In the new century, warfare has forever changed. Or maybe it changed gradually in Guernica, in Dresden, in Tokyo, in My Lai, in Belfast, and wherever civilian populations were targeted during military campaigns. We can defeat terrorism by whenever the Imam, or the potentate, or the populists gets on the loudspeaker to enjoin us in nationalistic fervor we, wiser, simply stare down at the ground and walk away.
For at least two generations what we have heard every four years is re-heated rhetoric about how we need to have a strong military--the best equipped, the most advanced, and the most expensive. The new warfare makes large fighting forces virtually irrelevant. Morally disfigured psychopaths carry boxcutters and sacks of drywall screws wrapped around Semtex and, while certainly failing to defeat our armed forces, they bring chaos and fear to our cities, our workplaces, and our commutes. The very fear our immense defense apparatus is designed to be a bulwark against has slipped through its perimeter. We are infected with it like disease.

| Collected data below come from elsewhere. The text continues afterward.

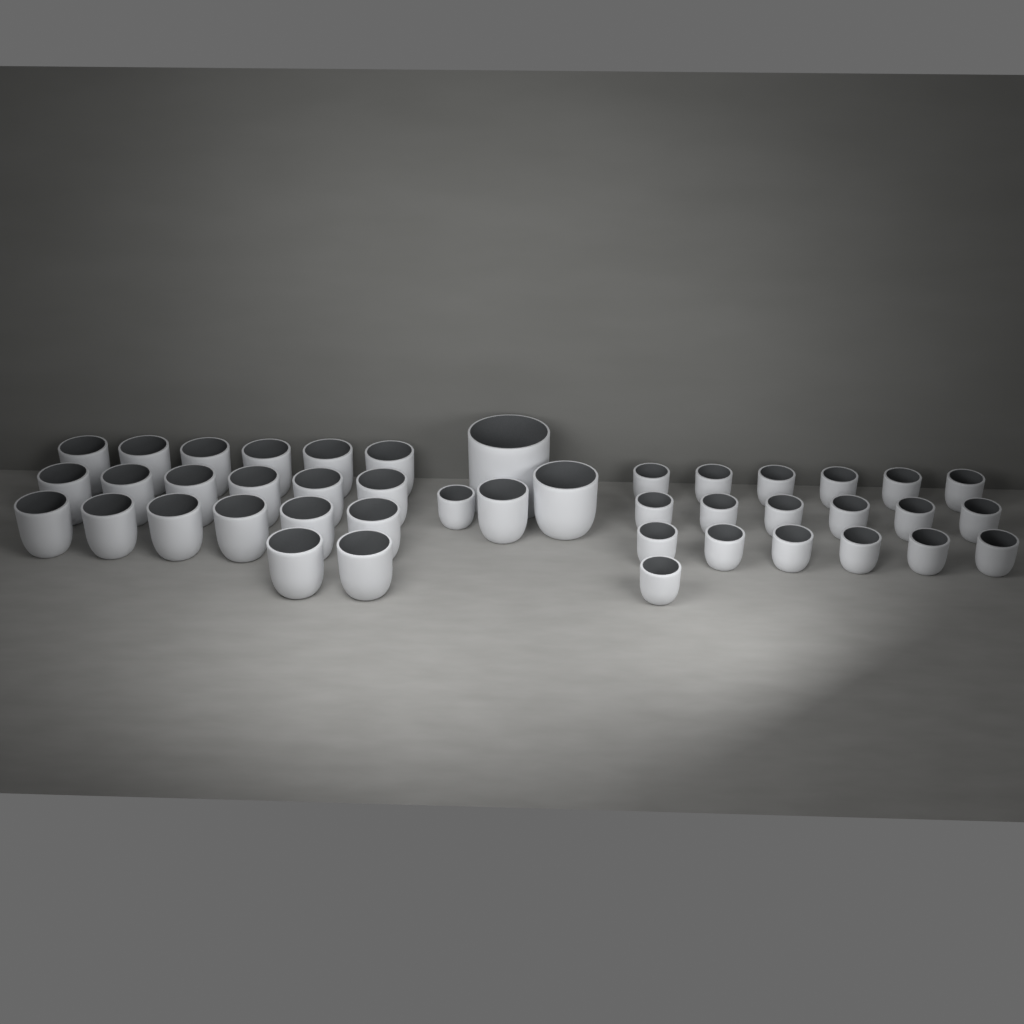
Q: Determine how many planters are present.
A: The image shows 43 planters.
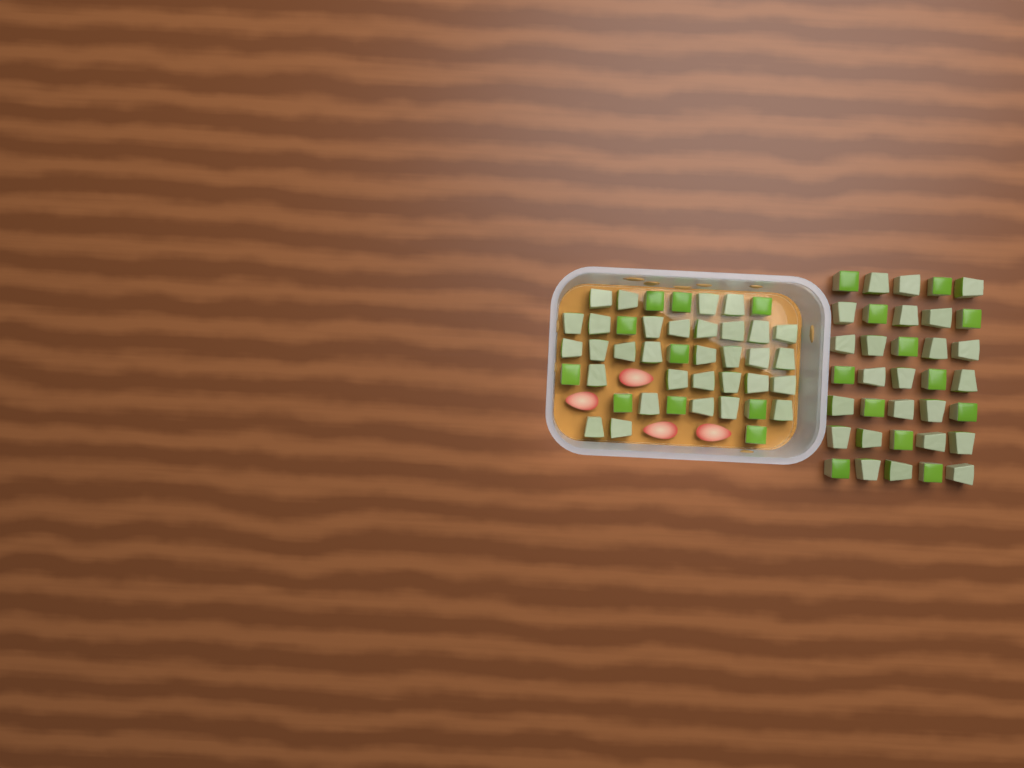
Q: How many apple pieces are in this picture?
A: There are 77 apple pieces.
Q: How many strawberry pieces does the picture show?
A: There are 4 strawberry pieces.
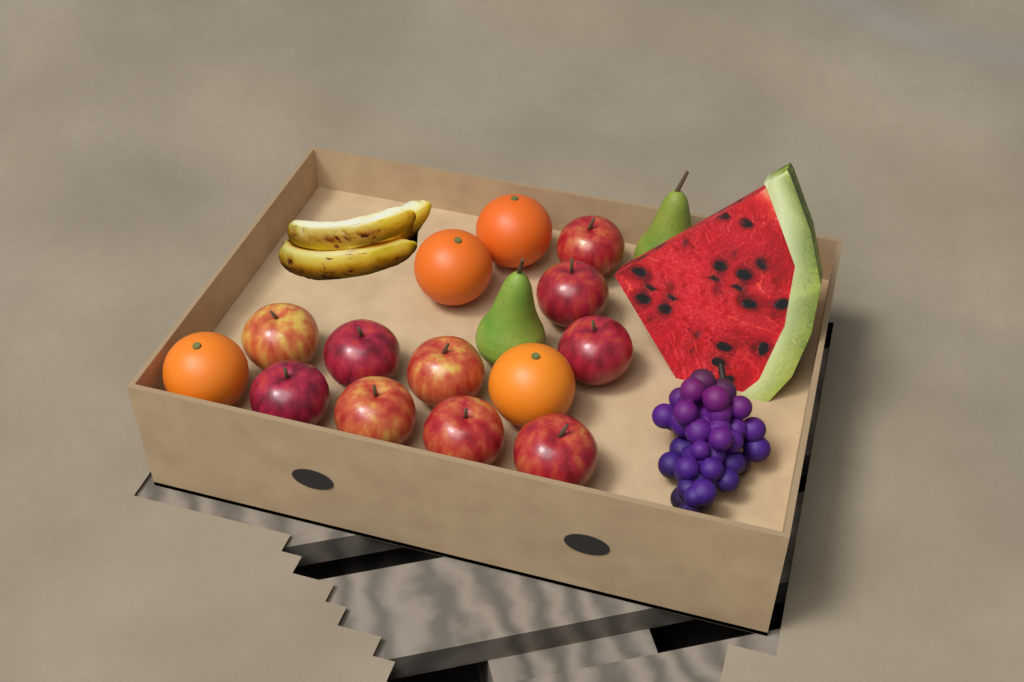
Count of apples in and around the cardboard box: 10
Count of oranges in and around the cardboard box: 4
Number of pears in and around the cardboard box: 2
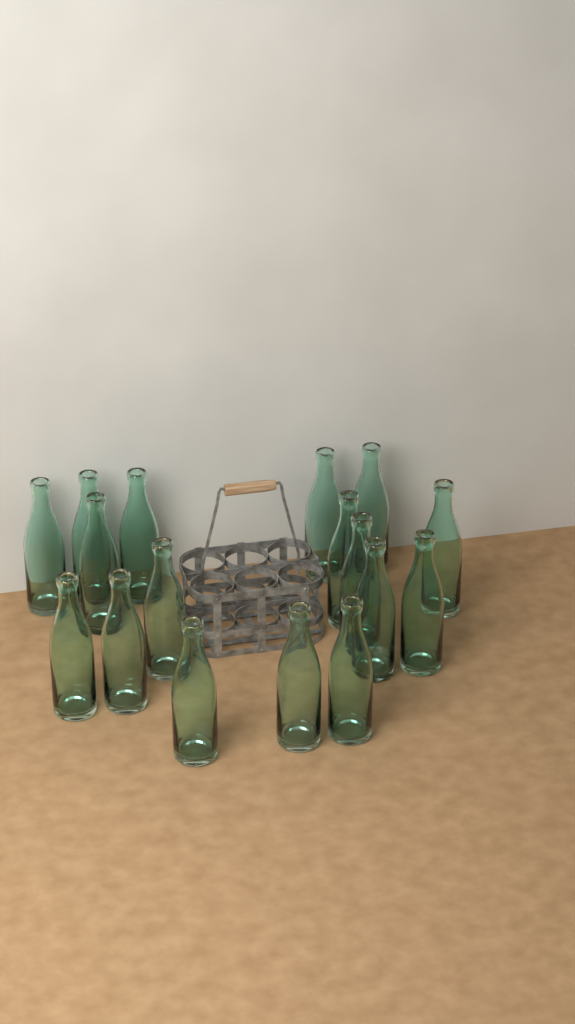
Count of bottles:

I trust that we will inoculate each other to defeat terrorism and its spawning ideologies of hate through shared will. The new battlefield is everywhere and nowhere it seems. It would be swell if armies could maneuver the scourge of terrorism into a kill zone and demand surrender, but no army can.
We can.
The barbarism that posits ideological or theological precepts above human life and the mundane rhythm of work and family will be defeated house to house and city to city by a determined resistance to zealotry in any of its most naked and venal forms. As citizens, we are in solidarity with the dead and maimed of London, the maimed of Baghdad, the strafed Palestinians in Gaza, the bombed and burnt of Israel, the starved and broken of Darfur. Wherever power entrenches and insists on ideological purity there is a menace to be stamped out. Whenever religious leaders or political leaders amplify their distorted hatred and desire to employ everyday people in the defense of some so-called sacred principal, we have the obligation to instead deem them profane and a blasphemy to the human spirit.
While it may be that no army of any size and shape can defeat a vacant and soul-dead enemy wishing to blow themselves up in our midst, once we refute the expectation that such violent demagoguery can in any way influence our daily lives, the terrorists days are numbered. We should seek to broadly define what and who represents terrorism (e.g., anybody who kills for ideological principal or to prove a point) and defeat them through our shared contempt. "Ism's" are not defeated by standing armies, they are defeated by shifts of consciousness. Religious clerics and politicians, dependent on the favor of the masses, readily acquiesce to the new way of thinking.
In the new century, warfare has forever changed. Or maybe it changed gradually in Guernica, in Dresden, in Tokyo, in My Lai, in Belfast, and wherever civilian populations were targeted during military campaigns. We can defeat terrorism by whenever the Imam, or the potentate, or the populists gets on the loudspeaker to enjoin us in nationalistic fervor we, wiser, simply stare down at the ground and walk away.